Food replacement products originated in America’s tech community. They were dreamt up as a way of replacing normal food with something more sustainable and convenient. In 2013, Rob Rhinehart, an American software engineer, launched Soylent. In a blog post entitled ‘How I stopped eating food’, Rhinehart argued that regular food was outdated and expensive. His meal–substitute drink had transformed his body (‘my skin is clearer, my teeth whiter, my hair thicker’), improved his happiness and reduced his spending. It also made him rich. The company is now worth $100 million.
These diets and food substitutes are certainly eccentric —the sort of sci-fi whimsy that tech billionaires can indulge in — but they are alarmingly popular. The idea that the male body should be purged and perfected has become a mainstream one. What would once have been called male anorexia (‘manorexia’) is now sold as an advanced, high-tech ‘disruptive’ diet.
And technology makes it easy to participate in the new narcissism. Health apps and wearable tech let the self-obsessed track every mind-numbingly dull detail of their routine: steps taken, heart rate, sleeping patterns. Sites like Instagram are full of pictures of gym-toned, protein-slurping men. Anyone who watched the reality TV show Love Island will be familiar with the sight of topless, hairless, preening men with eight-packs and fake white teeth who are as obsessed with their own bodies as the women who surround them, if not more so. All-male beauty salons are now a common sight on the high street. In a recent interview, Eric Anderson — a professor of masculinity, sexuality and sport at a British university — explained why men were willing to indulge in what he referred to as ‘self-care’. It was, he said, because of a ‘softening of men and their gender more broadly’.
This shift in traditional gender stereotypes may also explain why women now feel comfortable commenting on male bodies, while the opposite is frowned upon. Writing for the Times recently, Anna Murphy described how she preferred the bodies of men who do yoga. It makes men look ‘stronger, leaner and a lot sexier’, she said. Stronger, leaner, sexier. What man wouldn’t want to seem like that to a woman? And what man would now dare to say such a thing about women’s bodies?
There is a dark side to the modern male fixation on intensive self-improvement and ethical dieting. In July last year, the NHS reported a 70 per cent rise in adult men being admitted to hospital with an eating disorder. Around the same time, it was revealed that steroid use had quadrupled. Up to a million people in the UK now take anabolic steroids in order to make themselves look more muscular — and one in ten men who go to a gym are thought to have ‘muscle dysmorphia’: the neurotic belief that their bodies are insufficiently toned.

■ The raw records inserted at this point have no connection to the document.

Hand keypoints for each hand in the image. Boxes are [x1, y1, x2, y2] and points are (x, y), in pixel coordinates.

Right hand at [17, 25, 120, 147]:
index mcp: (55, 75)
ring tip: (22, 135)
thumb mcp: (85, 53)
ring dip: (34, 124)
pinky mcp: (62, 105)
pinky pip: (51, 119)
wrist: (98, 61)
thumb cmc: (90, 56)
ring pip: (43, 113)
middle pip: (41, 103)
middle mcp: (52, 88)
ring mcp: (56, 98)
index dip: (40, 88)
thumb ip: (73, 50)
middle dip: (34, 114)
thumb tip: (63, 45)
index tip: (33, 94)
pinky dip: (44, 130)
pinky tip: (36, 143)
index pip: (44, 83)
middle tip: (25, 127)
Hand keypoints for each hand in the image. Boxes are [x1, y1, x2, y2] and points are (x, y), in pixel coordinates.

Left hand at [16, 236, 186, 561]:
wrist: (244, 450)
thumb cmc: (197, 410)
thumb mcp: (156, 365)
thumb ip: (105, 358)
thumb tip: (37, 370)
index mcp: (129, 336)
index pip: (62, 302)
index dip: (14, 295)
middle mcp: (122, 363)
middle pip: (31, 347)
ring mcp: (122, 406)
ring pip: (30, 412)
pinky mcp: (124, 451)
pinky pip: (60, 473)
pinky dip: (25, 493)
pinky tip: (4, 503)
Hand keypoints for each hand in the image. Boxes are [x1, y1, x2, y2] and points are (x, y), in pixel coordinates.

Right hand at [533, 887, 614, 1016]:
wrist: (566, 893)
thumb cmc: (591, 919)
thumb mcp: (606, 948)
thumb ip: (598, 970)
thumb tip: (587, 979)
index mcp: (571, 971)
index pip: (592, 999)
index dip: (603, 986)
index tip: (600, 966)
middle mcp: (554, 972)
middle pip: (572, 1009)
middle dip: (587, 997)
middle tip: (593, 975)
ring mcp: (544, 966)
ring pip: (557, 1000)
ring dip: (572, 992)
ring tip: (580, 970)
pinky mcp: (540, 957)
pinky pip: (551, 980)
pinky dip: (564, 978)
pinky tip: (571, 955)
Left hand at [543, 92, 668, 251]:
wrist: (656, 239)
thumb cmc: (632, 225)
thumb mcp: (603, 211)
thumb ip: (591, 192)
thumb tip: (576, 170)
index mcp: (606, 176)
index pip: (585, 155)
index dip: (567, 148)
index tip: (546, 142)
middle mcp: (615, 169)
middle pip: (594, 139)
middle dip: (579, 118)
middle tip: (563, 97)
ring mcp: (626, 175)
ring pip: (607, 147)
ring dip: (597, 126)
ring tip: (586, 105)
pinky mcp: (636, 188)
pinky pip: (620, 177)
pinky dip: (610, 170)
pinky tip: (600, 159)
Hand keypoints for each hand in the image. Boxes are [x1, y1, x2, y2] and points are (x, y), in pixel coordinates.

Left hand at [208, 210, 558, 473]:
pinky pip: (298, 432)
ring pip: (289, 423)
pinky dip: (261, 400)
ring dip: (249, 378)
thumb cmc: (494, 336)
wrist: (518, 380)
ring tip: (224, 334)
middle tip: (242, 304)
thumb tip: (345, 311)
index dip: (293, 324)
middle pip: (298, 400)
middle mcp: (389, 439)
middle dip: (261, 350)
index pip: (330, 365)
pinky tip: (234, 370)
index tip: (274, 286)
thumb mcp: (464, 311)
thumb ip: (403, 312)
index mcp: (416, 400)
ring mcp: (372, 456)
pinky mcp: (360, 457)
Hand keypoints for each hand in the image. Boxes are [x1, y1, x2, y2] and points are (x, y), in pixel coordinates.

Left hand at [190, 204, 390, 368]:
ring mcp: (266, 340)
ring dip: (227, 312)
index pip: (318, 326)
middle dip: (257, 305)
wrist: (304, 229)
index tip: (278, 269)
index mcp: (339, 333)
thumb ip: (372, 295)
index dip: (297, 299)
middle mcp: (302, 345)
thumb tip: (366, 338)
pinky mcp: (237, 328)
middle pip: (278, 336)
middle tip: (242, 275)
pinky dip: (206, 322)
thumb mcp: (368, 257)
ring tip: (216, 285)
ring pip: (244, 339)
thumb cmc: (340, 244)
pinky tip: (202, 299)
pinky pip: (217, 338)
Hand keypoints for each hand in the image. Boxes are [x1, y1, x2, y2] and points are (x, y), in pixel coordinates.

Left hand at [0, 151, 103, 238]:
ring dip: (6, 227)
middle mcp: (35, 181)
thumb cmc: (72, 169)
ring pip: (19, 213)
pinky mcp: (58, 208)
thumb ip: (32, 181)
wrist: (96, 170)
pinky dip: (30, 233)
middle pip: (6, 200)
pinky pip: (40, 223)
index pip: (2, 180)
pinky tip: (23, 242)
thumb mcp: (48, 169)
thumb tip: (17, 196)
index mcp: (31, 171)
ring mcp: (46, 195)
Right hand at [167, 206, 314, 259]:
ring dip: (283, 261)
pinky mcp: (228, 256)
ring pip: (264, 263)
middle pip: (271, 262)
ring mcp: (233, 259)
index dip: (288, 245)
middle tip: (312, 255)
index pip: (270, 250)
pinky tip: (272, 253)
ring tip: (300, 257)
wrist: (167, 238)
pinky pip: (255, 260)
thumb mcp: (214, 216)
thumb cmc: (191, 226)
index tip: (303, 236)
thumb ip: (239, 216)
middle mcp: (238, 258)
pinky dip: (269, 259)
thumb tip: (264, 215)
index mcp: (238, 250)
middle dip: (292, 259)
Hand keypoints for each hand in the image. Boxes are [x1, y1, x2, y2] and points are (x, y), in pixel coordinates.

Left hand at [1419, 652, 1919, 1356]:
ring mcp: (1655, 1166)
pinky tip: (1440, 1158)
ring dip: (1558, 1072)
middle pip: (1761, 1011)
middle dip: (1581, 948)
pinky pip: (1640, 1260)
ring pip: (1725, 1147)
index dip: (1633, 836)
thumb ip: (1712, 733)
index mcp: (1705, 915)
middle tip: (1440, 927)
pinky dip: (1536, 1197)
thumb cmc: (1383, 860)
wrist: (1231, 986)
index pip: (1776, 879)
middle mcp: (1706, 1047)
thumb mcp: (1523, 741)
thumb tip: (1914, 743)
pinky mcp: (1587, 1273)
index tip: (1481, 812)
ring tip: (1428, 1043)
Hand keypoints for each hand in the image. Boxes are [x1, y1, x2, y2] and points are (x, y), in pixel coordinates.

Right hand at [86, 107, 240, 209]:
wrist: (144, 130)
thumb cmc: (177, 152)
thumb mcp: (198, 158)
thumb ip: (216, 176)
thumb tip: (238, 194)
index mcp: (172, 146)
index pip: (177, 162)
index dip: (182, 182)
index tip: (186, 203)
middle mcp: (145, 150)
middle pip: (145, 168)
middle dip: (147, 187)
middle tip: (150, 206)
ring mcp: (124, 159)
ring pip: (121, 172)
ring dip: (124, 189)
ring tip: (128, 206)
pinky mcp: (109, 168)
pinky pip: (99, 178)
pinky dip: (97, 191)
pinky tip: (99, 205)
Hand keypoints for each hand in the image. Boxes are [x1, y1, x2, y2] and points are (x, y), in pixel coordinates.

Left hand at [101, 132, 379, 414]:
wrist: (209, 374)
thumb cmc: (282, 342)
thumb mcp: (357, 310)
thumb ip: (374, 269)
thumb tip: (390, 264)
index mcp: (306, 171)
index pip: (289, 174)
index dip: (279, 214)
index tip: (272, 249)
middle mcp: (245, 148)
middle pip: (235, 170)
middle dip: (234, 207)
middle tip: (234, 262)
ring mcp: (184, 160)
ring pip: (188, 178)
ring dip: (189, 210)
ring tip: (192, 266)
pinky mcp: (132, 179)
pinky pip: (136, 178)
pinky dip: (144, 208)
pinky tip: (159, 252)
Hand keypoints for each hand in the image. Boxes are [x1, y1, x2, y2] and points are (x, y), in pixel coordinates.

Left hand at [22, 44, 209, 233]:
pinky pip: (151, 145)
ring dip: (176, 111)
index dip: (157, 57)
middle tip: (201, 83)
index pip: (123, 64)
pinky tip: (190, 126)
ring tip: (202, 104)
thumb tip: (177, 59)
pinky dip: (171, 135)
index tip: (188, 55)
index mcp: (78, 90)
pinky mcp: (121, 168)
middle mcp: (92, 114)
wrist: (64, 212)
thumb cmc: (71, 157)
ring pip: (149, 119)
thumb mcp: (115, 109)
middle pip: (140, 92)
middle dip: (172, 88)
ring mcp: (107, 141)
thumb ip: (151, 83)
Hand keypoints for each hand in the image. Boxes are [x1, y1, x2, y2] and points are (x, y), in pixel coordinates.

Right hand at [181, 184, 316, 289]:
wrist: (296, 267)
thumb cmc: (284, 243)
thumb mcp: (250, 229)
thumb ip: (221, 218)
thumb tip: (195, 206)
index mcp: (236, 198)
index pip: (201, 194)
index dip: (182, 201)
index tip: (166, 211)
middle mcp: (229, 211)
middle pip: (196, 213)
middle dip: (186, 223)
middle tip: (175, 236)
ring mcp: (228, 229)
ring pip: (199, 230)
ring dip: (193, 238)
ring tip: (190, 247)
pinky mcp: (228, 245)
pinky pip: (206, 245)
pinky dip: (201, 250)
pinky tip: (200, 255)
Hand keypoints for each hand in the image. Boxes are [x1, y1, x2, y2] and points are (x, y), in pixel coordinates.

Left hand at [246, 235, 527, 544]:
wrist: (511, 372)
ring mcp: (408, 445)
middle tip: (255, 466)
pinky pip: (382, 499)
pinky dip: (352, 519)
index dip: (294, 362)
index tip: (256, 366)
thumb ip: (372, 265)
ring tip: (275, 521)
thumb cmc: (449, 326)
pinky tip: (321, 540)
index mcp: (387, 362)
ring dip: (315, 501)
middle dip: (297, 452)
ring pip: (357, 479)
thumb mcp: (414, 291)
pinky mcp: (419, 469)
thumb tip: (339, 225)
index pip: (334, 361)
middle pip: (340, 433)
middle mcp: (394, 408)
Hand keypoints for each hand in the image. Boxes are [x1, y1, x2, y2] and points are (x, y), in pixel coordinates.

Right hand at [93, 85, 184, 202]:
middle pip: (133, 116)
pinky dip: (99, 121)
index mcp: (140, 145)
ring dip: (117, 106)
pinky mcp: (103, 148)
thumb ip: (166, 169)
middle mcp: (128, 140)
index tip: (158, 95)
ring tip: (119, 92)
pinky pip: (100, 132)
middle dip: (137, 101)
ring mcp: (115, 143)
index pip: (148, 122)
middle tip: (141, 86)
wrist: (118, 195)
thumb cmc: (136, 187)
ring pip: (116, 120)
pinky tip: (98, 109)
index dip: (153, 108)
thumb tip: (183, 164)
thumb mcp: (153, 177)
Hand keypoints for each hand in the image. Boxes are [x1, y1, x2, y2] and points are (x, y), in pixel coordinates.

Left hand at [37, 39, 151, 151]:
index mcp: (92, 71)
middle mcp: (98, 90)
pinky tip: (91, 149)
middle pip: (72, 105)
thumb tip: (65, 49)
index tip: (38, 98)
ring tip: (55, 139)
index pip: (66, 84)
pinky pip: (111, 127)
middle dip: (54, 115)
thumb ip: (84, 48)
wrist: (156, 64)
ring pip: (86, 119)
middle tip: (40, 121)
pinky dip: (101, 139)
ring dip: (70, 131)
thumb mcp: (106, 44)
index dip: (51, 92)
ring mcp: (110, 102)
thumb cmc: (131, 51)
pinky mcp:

The Huel-slurping puritans, the Silicon Valley transhumanists and the hairless gym bunnies have something in common: an obsession with pushing the limits of their bodies. They want to become virtuous machines, a superior breed of man to the #MeToo monsters who have given masculinity such a bad name. Whether they will find love and happiness at the end of all that devotion to themselves is a different matter. I don’t think it will come as much of a surprise to learn that my friend didn’t say yes to a second date.